Mas Pipi e Pablo, cascas-grossas gaúchos da melhor espécie, não desistiram. Com pescadores artesanais simpáticos, conseguiram a marca (posição geográfica) de outro suposto cabeço de pedra, bem mais longe da costa – nove milhas – e quase na divisa com o Uruguai. No café da manhã coletivo da Expedição, fizeram seu canto de sereia com a impressão de um mapinha da posição do cabeço, que logo se amarfanhou de tanto passar de mão em mão. Demorou pouco para os mergulhadores do IBJ se convencerem a fazer mais uma tentativa. E mesmo com o vento nordeste voltando a soprar, aumentando a ondulação do mar, lá foram os malucos de novo barra do Chuí afora.
Desta vez, porém, o desfecho foi outro. Em reunião na Prefeitura de Santa Vitória do Palmar para explicarmos ao Prefeito a proposta do Parque Nacional do Albardão, eu ficava um pouco discretamente conferindo o grupo de WhatsApp da Expedição para ver se havia novidades dos mergulhadores. No meio da tarde veio a notícia de que haviam localizado uma diferença grande de profundidade, indicativo possível de fundo rochoso. E o tempo passou sem mais notícias, até que veio a primeira foto, de um sorridente Sergio Cipolotti segurando uma pequena amostra de coral. Estava oficialmente registrada a vida bentônica dos fundos consolidados do Parcel Neutral, assim batizado pela equipe pela sua posição junto à divisa uruguaia. Segundo Enrico Marcovaldi, “um recife consolidado, e onde apesar da baixa visibilidade, apenas cerca de dois palmos, nos foi possível registrar uma grande riqueza de vida. Além dos corais, hidróides, algas calcárias e moluscos do fundo, que iremos enviar para identificação, vimos tartarugas, leões e lobos-marinhos, confirmando a importância da região”.
O diretor de Meio Ambiente do Departamento (Estado) de Rocha, Rodrigo García Píngaro, que participa da Expedição binacional, ficou maravilhado com as amostras. “O achado biológico neste parcel, justo sobre nossa fronteira marítima, tem enorme importância, confirmando a responsabilidade compartilhada de nossos dois países para proteger o patrimônio natural marinho. Precisamos fazer mais ações em conjunto, expedições binacionais, programas de cooperação que ajudem a gerir adequadamente nosso mar, que realmente é um só, sem conhecer fronteiras”.
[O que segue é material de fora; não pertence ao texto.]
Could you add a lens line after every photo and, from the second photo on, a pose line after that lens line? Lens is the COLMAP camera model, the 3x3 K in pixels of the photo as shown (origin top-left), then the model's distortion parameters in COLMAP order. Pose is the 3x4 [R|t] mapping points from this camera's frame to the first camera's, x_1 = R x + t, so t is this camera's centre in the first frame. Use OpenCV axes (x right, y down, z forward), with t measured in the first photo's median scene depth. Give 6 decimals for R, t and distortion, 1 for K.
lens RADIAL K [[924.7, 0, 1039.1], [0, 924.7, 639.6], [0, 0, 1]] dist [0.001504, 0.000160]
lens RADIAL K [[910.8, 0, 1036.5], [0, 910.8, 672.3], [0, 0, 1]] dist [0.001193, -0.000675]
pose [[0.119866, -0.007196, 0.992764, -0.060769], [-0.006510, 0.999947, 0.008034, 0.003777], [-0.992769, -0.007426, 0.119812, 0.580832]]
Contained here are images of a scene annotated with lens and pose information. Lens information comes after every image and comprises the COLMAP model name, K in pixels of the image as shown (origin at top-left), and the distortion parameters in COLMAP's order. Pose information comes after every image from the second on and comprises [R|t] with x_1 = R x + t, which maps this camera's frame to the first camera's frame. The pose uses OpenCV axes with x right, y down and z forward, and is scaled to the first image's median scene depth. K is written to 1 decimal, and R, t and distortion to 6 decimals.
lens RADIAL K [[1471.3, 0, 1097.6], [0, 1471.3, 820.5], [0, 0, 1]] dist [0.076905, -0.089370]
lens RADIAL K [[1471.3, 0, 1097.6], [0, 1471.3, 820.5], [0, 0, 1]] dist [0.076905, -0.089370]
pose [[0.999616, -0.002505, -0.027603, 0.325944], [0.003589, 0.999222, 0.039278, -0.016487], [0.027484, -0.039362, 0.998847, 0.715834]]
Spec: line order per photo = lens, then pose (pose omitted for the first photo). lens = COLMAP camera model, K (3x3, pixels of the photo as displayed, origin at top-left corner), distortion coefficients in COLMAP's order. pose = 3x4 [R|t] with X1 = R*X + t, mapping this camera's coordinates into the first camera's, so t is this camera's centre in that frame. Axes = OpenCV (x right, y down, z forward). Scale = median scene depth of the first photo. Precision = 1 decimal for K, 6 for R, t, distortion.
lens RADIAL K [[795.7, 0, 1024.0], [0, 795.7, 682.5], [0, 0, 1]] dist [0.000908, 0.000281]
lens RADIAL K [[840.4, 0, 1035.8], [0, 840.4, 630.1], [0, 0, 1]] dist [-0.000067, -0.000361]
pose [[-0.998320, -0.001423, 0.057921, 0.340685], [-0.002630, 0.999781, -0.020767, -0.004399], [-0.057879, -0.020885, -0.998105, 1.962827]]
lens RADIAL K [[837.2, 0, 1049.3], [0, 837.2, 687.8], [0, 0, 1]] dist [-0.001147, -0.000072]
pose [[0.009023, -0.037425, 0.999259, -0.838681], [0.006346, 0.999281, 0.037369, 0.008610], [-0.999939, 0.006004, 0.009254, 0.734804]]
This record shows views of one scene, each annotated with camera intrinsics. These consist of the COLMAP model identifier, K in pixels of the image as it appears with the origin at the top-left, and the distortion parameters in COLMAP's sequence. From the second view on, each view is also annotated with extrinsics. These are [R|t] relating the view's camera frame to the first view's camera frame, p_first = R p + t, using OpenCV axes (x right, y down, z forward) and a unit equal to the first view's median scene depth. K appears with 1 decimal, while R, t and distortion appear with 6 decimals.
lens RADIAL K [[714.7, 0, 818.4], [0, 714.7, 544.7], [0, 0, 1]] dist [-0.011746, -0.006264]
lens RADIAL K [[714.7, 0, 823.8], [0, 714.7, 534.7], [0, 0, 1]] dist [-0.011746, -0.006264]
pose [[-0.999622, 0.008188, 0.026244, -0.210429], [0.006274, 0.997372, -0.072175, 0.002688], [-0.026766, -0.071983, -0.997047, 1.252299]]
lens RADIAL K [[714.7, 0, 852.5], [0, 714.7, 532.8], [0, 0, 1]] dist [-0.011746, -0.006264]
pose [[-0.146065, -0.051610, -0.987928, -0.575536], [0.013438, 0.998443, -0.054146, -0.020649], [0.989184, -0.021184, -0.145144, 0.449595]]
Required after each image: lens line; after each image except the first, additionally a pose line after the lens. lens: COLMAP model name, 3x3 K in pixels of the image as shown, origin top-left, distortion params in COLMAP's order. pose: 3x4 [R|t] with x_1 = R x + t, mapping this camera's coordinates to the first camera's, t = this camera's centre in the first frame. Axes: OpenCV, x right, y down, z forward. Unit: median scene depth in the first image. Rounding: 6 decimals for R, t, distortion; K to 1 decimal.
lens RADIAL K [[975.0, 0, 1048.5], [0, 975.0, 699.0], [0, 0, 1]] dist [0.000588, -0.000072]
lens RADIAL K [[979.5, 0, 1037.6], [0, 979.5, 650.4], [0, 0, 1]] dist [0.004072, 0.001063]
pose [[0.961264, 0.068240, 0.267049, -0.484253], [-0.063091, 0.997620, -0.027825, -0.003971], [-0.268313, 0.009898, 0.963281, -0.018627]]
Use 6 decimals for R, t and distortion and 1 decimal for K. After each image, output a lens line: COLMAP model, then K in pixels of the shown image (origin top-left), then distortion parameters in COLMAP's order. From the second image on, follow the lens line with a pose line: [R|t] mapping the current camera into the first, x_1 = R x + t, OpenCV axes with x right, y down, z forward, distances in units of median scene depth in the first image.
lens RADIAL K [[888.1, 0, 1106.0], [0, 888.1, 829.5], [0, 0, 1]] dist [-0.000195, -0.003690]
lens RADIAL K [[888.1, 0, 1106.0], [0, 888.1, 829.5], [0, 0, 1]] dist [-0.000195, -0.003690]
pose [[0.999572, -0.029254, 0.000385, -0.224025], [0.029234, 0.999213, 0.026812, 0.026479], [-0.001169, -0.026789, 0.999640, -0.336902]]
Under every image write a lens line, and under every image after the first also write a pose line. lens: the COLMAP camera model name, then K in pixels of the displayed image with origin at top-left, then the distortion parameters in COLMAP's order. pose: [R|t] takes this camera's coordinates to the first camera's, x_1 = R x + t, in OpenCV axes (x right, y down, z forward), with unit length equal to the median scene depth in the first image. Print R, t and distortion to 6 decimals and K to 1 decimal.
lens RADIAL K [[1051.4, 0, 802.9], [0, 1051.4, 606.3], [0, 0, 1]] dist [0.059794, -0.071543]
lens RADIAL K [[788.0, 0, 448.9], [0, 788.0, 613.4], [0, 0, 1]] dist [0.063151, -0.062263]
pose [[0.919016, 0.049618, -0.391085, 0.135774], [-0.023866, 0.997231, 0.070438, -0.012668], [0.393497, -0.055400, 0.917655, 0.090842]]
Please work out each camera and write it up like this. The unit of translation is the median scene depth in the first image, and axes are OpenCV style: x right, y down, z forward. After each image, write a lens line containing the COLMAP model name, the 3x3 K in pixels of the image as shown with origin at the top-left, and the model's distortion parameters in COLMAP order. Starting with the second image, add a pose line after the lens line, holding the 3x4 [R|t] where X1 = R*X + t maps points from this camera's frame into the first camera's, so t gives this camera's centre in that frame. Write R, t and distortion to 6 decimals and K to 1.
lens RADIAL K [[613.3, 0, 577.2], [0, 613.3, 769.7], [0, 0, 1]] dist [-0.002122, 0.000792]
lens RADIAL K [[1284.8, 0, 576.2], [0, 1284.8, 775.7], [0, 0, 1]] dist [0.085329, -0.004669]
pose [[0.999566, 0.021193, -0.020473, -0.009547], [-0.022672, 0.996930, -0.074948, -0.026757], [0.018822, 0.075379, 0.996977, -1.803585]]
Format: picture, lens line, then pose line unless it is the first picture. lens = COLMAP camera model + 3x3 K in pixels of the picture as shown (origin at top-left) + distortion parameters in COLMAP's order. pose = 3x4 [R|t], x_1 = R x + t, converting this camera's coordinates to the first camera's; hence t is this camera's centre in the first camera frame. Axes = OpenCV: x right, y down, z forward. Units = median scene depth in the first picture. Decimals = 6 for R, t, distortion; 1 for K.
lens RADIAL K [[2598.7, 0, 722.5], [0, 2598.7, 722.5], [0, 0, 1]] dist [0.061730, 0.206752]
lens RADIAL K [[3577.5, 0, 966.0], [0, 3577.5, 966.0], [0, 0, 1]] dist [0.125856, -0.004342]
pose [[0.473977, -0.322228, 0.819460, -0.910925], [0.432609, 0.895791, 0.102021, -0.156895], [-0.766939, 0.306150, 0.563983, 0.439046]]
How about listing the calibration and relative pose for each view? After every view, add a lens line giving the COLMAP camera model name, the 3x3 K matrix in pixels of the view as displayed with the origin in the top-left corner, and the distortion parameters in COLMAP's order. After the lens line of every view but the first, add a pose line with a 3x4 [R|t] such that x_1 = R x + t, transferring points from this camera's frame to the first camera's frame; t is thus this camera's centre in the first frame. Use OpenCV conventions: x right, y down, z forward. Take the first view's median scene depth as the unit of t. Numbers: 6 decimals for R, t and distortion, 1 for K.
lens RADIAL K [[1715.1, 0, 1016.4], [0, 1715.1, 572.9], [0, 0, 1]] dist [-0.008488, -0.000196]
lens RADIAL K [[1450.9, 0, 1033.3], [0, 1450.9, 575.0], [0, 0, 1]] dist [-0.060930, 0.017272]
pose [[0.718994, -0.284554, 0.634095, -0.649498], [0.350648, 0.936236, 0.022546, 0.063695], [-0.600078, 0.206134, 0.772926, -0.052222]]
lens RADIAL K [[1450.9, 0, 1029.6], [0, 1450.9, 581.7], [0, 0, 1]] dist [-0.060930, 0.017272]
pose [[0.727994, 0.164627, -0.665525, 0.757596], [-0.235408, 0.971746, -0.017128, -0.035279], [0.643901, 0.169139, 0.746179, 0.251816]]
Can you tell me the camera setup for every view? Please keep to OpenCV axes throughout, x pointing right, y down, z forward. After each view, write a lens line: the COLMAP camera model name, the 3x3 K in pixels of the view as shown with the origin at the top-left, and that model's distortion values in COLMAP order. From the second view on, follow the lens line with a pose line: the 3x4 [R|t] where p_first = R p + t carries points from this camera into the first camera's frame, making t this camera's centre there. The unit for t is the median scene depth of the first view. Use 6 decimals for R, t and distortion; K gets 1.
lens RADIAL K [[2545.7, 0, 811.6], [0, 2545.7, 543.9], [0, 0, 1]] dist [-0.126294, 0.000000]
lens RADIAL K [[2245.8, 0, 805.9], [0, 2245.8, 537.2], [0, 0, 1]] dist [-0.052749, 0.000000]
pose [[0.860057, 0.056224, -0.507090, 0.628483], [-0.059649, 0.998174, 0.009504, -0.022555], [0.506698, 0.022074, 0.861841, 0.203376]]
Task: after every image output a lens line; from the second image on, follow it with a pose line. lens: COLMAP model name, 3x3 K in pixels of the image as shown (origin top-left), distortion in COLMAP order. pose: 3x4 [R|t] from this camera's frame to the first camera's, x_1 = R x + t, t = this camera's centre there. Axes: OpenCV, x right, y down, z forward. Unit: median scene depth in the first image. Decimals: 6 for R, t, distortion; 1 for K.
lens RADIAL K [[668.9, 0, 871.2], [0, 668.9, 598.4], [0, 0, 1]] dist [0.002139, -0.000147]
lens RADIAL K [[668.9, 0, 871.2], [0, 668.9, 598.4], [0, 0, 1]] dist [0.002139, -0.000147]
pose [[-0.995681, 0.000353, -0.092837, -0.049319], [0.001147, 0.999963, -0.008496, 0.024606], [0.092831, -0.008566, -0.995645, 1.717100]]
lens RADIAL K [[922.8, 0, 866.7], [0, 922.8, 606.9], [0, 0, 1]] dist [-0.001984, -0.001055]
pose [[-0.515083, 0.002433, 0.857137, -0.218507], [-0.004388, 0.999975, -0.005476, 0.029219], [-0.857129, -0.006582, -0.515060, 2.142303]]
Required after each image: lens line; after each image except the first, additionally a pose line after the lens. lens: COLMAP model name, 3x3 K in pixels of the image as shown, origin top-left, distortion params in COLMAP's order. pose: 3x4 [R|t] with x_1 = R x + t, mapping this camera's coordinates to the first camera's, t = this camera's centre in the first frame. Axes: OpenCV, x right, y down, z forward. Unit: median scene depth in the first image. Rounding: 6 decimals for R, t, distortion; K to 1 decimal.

Como o Parcel Neutral, certamente há muitos outros, verdadeiros imãs de biodiversidade marinha. Seria ótimo crer que estejam preservados. Mas a realidade é que esses oásis seguem ameaçados pela pesca industrial totalmente predatória que ocorre na região. Aqui, pesqueiros piratas, principalmente vindos de Santa Catarina, desrespeitam as proibições de arrasto de fundo, que arrebenta com os parcéis e sua vida, e invadem sistematicamente o Uruguai para roubar lá também o peixe que depredam aqui. Hoje, a pesca industrial é a maior ameaça a esse inestimável patrimônio natural costeiro-marinho que é o Albardão, e de cuja riqueza esse mergulho épico, histórico, recorde austral em nossas águas, apenas traz uma pequena amostra, abrindo uma pequena janela para esse mundo de seres que tentam sobreviver ante a indiferença de muitos e a ganância de outros tantos.
Criar o Parque Nacional do Albardão, e áreas marinhas protegidas adjacentes no mar uruguaio, é essencial para permitir que a vida que depende do Parcel Neutral e de todos os parcéis da região siga existindo, proliferando, nos beneficiando com sustentabilidade da pesca no seu entorno e outros serviços ecossistêmicos de um ambiente marinho preservado.